--- USING THE INFORMATION ---
**1.** In the case summary, why was the indemnitee's own negligence clearly at issue in the dispute between York and RDS?
**2.** Can you pick up the case summary after its final sentence and write the next part of the Millers Capital discussion?

The Superior Court distinguished cases involving exculpatory clauses (See Topp Copy Products v. Singletary, 533 Pa. 486 (1993))
The Superior Court analogized the indemnification clause to a similar clause at issue in the Supreme Court’s determination of Bernotas v. Super Fresh Food Markets, 581 Pa. 12 (2004), and held that analyzing the Factor Agreement under the principle set forth by Bernotas and Perry/Ruzzi, it did not “clearly express” an intent by RDS to indemnify York for its own negligence. Since the jury apportioned 75% liability to York, clearly the indemnitee’s own negligence was at issue.
Any questions regarding this case can be directed to Dan Grill at (717) 237-7115 or dgrill@tthlaw.com.
Millers Capital Ins. Co. v. Gambone Bros. Development Co., Inc. et al.
2007 Pa. Super. 403
Filed: December 28, 2007
THE PENNSYLVANIA SUPERIOR COURT FOLLOWS KVAERNER AND HOLDS THAT WHEN FAULTY WORKMANSHIP ALLOWS WATER LEAKS INTO HOME INTERIORS, SUCH DAMAGE IS FORESSEABLE AND THERE IS NO “OCCURRENCE.” THE COURT CONCLUDES THAT THERE IS NO DUTY TO DEFEND OR INDEMNIFY THE INSURED WHO PLANNED, DEVELOPED AND BUILT THE HOMES.
Background: Gambone developed and built two housing developments. Homeowners in the first development had sale agreements with Gambone and alleged water leaks as the result of “construction defects and product failures” in vapor barriers, windows, roofs, and stucco exteriors. Suit was filed for breach of contract, breach of warranty, negligence, strict liability, fraud and misrepresentation, and violations of the Unfair Trade Practice and Consumer Protection Law (UTPCPL). The negligence claims were dismissed, and arbitration resulted in an award against Gambone in excess of 1.1 million dollars. Homeowners in the second development alleged that defective stucco resulted in “delamination, peeling, disfigurement, compromise of structural integrity, infiltration by the elements, mold, cracking of the exterior cladding, and moisture penetration and entrapment.” Poor workmanship was alleged during initial construction, including improper or faulty design, implementation, workmanship, and supervision. Suit was filed for breach of implied warranty, fraudulent nondisclosure, negligent misrepresentation, and violations of the UTPCPL. Only the breach of implied warranty claims survived preliminary objections. Millers issued to Gambone a primary package policy, an excess policy, and a commercial general liability policy. Millers filed suit for declaratory judgment on its duty to defend and indemnify Gambone. The trial court found no coverage.

--- Dataset entries ---
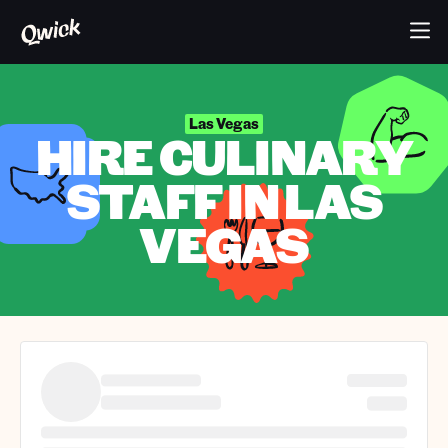
Las Vegas
HIRE CULINARY
STAFF IN LAS
VEGAS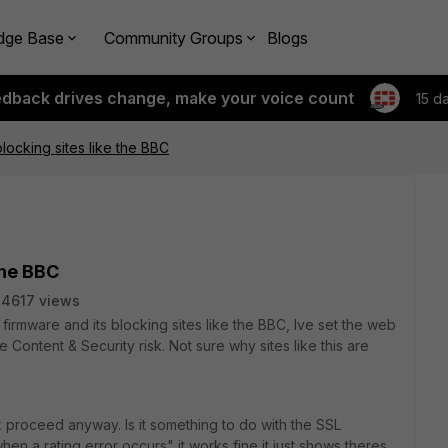
dge Base
Community Groups
Blogs
edback drives change, make your voice count
15 d
blocking sites like the BBC
 the BBC
4617 views
t firmware and its blocking sites like the BBC, Ive set the web
re Content & Security risk. Not sure why sites like this are
ck proceed anyway. Is it something to do with the SSL
hen a rating error occurs" it works fine it just shows theres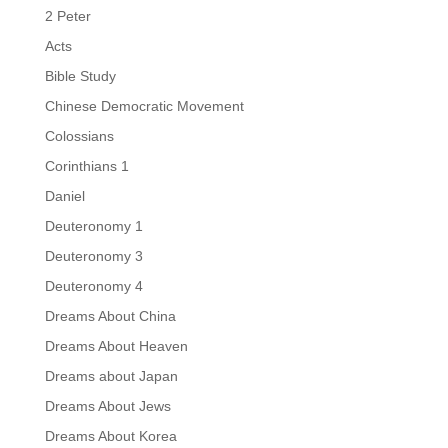
2 Peter
Acts
Bible Study
Chinese Democratic Movement
Colossians
Corinthians 1
Daniel
Deuteronomy 1
Deuteronomy 3
Deuteronomy 4
Dreams About China
Dreams About Heaven
Dreams about Japan
Dreams About Jews
Dreams About Korea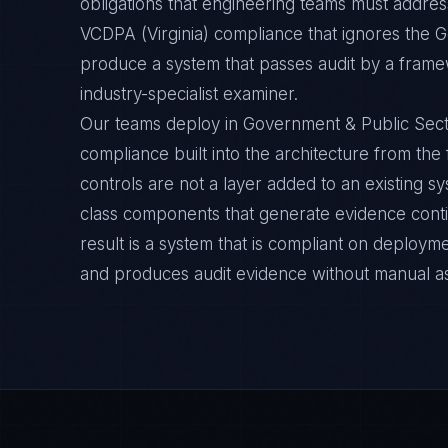
obligations that engineering teams must address
VCDPA (Virginia) compliance that ignores the G
produce a system that passes audit by a framew
industry-specialist examiner.
Our teams deploy in Government & Public Sect
compliance built into the architecture from the
controls are not a layer added to an existing s
class components that generate evidence cont
result is a system that is compliant on deployme
and produces audit evidence without manual a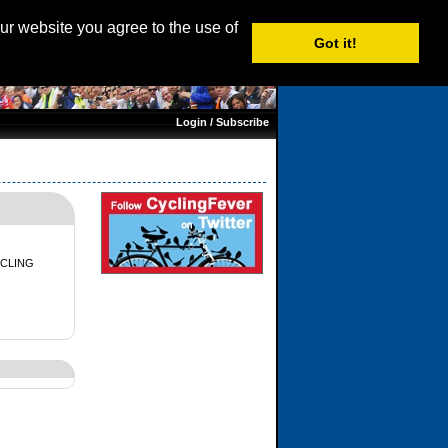
age: English |
Nederlands
|
Français
|
Italiano
|
Español
our website you agree to the use of
Got it!
Login / Subscribe
CLING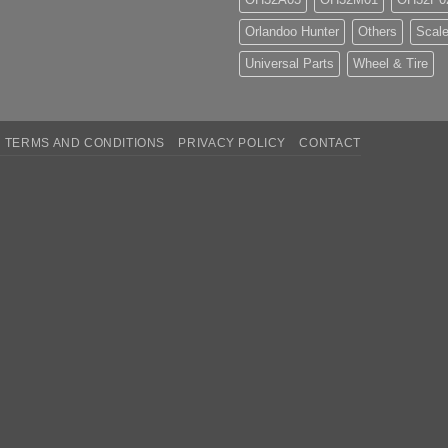
Orlandoo Hunter
Others
Scale
Universal Parts
Wheel & Tire
TERMS AND CONDITIONS
PRIVACY POLICY
CONTACT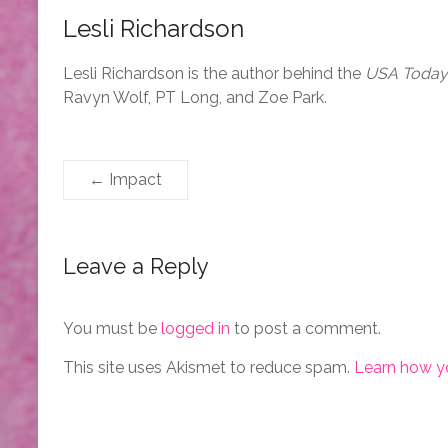
Lesli Richardson
Lesli Richardson is the author behind the
USA Today
Ravyn Wolf, PT Long, and Zoe Park.
←
Impact
Leave a Reply
You must be
logged in
to post a comment.
This site uses Akismet to reduce spam.
Learn how y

--- WRITTEN RESPONSES ---
**1.** The jury apportioned 75% of the liability to York, the indemnitee.

**2.**
Holding: On appeal, the Superior Court holds that Millers has no duty to defend or indemnify. The Pennsylvania Supreme Court decision in Kvaerner stands for the principle that an insurance claim under an “occurrence” policy (an accident) cannot be premised on a claim of faulty workmanship. Gambone argued that the claims against it not only involved claims for faulty workmanship that led to the failure of the stucco exteriors but also involved additional accidental damage caused by resulting water leaks to non-defective work inside the home interiors. Even if the damage to the faulty stucco exteriors was not covered, Gambone asserted that the resulting water damage to the homes’ interiors was covered. The Superior Court holds that all of the damage resulted from faulty workmanship that was intended to prevent the very damage claimed by the homeowners. The court states that such damage is not fortuitous. Natural and foreseeable acts, such as rainfall, which tend to exacerbate damage or consequences caused initially by faulty workmanship cannot be considered sufficiently fortuitous to constitute an “occurrence.” Even when the damage was continuous, or was caused by repeated exposure to conditions, does not make it fortuitous. The court also rejects arguments that its holding would render policy exclusions as mere surplusage or that Gambone’s reasonable expectations should afford coverage.